Don said he made some of the maps used for June 6, 1944, Normandy invasion. The Third Army headquarters crossed to Normandy about two weeks after D-Day, landing at low tide and the craft were able to drive onto the beach.
Don said the maps he made showed locations of the seven Allied armies in Europe, stuck to walls with rubber cement so they could be put up and taken down. He said the surfaces were coated so they could be written on and wiped clean.
Regarding Patton, Don said, “In my estimation, he was the greatest general the United States had. They said he spoke two languages, English and Profanity.

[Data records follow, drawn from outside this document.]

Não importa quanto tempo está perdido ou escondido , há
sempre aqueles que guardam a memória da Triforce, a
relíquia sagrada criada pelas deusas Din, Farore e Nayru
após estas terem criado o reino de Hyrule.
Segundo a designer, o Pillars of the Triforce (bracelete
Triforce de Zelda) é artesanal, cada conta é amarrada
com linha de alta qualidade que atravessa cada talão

That is true.
“I was not engaged in the aggressive part of the war, but I respect the men who lived in the fox holes, in the mud,” Don said. “I was not assigned a job like that and I felt guilty when I saw a veteran with no arms or legs or heard that someone was killed.
“But lately, I’ve come to believe that I did what I was supposed to have done and that in my way I saved more lives by making situation maps than I would have been able to if I had to kill any one in the infantry.”

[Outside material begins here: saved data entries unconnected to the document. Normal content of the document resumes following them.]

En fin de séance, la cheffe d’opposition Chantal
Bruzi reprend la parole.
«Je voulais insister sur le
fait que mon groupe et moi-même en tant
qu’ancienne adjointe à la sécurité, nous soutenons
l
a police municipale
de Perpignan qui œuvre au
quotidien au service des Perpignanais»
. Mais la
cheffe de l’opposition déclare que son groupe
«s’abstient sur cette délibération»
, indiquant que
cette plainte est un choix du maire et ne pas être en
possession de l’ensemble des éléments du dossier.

When the war ended, Don was told he was fortunate.
“I was a married man, had served overseas, was a father and I was in the first group to go home,” he said. “I got there in January 1943 and got to go home in October 1945.”

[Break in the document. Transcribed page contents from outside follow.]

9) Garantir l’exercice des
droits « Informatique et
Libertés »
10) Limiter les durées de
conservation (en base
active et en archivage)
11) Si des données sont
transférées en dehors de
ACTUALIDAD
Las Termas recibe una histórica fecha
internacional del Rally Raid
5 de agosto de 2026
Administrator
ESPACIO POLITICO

When the war ended in the South Pacific, Glenn said, he was disappointed to learn that his company would be staying to dismantle the distribution centers while everyone else went home.
“When it was our turn to go, we got on a plane that had a six-inch gap under the door and rain water poured in,” he said of the trip. “It was a rough ride. But were were promised that we’d be home by Christmas.”
Glenn rode “The Magic Carpet” troop train home.
“We were coming out of the tropics, wearing summer uniforms,” he said fondly remembering the time. “We pretty near froze as we went through the Rocky Mountains, but we made it to Indiana by Dec. 23.
“I didn’t believe that I’d get home to Youngstown, Ohio, for Christmas but they told me ‘Call your wife. Tell her to meet you at the station.’ Sure enough, the bus pulled in and she was there — Dec. 24, 1945. I was home.”
Glenn was immediately reinstated at Republic Rubber, later Aeroquip, and remained with the company for 48 years until he retired.
However, he said he quickly tired of living in a two-room apartment in Youngstown.
“My brother, Harold, lived in New Bedford and told me a field next to him was for sale,” he said. “I bought 10 acres from an Amishman for $1,000 and built a brick house.”
Glenn and his wife, Verda, were married for 70 years when she died in 2011. The couple raised two daughters, Elaine and Sharon, and have two grandsons.
Don came home to his wife, Mary, in Youngstown and their son, Donnie, returned to is job at Truscon Steel, where he became chief design engineer.
In 1947, they built a house in New Bedford where they raised their children, Don Jr., Dennis, Norman, Keith and Lori.
In 2007, they moved in with Don Jr. in Volant.
In 2010, Don accompanied his son, Norman, and grandson, Kent, to retrace the path he took during the war.
In 2014, he received France’s Legion of Honor, some 70 years after the war ended.